Comment 9 Sihui Liu 2020-07-06 15:58:48 PDT
(In reply to Darin Adler from comment #8)
> (In reply to Sihui Liu from comment #4)
> > In the <pre> case, the line breaks is part of text content, so we want to
> > keep them as special tokens and add them back in manipulated node.
> 
> I guess I’m out of my depth. I don’t understand what this means, but I trust
> it makes sense.
> 
> > I am not sure I understand the first issue. Reading the TextIterator code,
> > it looks like line breaks are emitted either there is line break in text
> > content of node, or the style of node requires to generate line breaks. As
> > long as the text content is not changed, we can expect line breaks of the
> > first type to be generated, right?
> 
> Yes, they simply won’t necessarily be generated as part of a text iterator
> step with a collapsed range.
> 
> > The white spaces we want to filter out are the ones not generated
> > from the text content of the current position node, and those spaces happen
> > to have collapsed range.
> 
> Honestly really confused about this. If text has a newline in it, then space
> has to be generated because the newline is transformed into a space. If text
> has a space in it, then the space is part of the text content. I don’t
> understand how we’d handle these two. But maybe I don’t need to as long as
> we have enough test coverage.

Both cases you mentioned are space generated from text content, so it's Okay to keep them and view them as normal space. 

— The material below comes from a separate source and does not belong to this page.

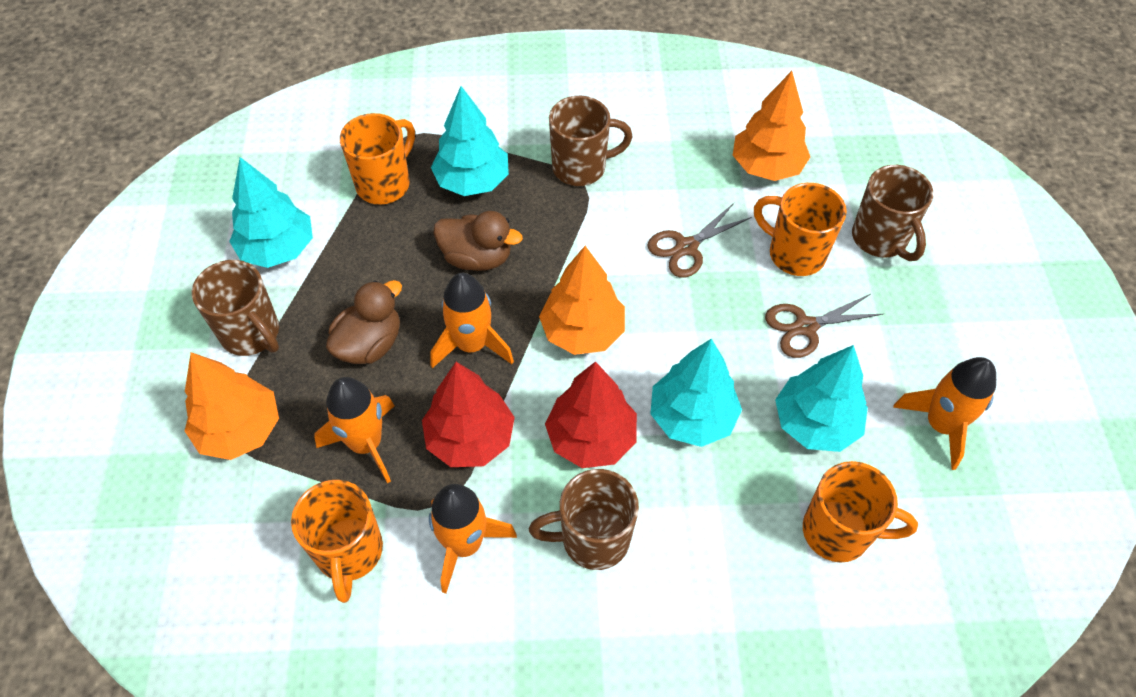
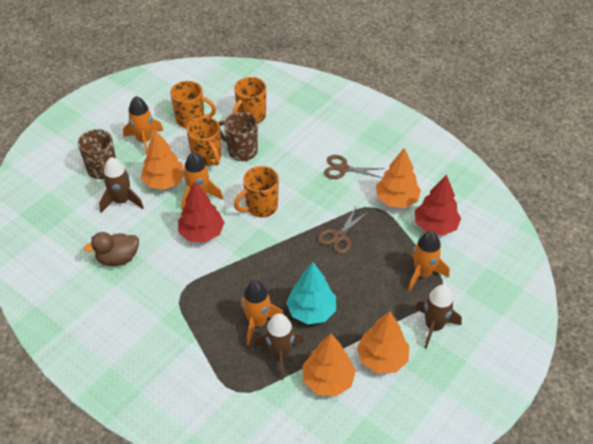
brown duck: 2 -> 1
brown mug: 4 -> 2
brown rocket: 0 -> 3
orange tree: 3 -> 4
turquoise tree: 4 -> 1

Here is more background information: 
We use TextIterator to iterate the whole document and extract text from nodes. We  advance by node by concatenating the text of the same node and parse tokens from the concatenated text.

Client can reply with new tokens to replace the old tokens. To do that, we just create some new text node with new tokens and remove the old text node. Before replacement, we iterate the node with TextIterator again to make sure its content is unchanged after extraction. 

The problem is the sequence of text of one node returned by TextIterator is affected by the range of TextIterator and style of node. 
For example, iterating on "<p>hello<p>webkit" returns {"hello", "\n", "webkit"}. TextIterator's node path is {Text "hello", nullptr, Text "webkit"}. In our previous implementation, TextManipulationController would think the "content" of Text "webkit" is "\nwebkit" (with the concatenation). Then the content check would fail because iterating on Text "webkit" only returns "webkit".

In r262778, we tried to solve this by not concatenating text "\n" with node nullptr, and that didn't work for " " or "\t". This patch just makes TextManipulationController to ignore all those characters with collapsed range, meaning they are not part of the content.
Comment 10 EWS 2020-07-08 11:30:49 PDT
Committed r264120: <https://trac.webkit.org/changeset/264120>

All reviewed patches have been landed. Closing bug and clearing flags on attachment 403606 [details].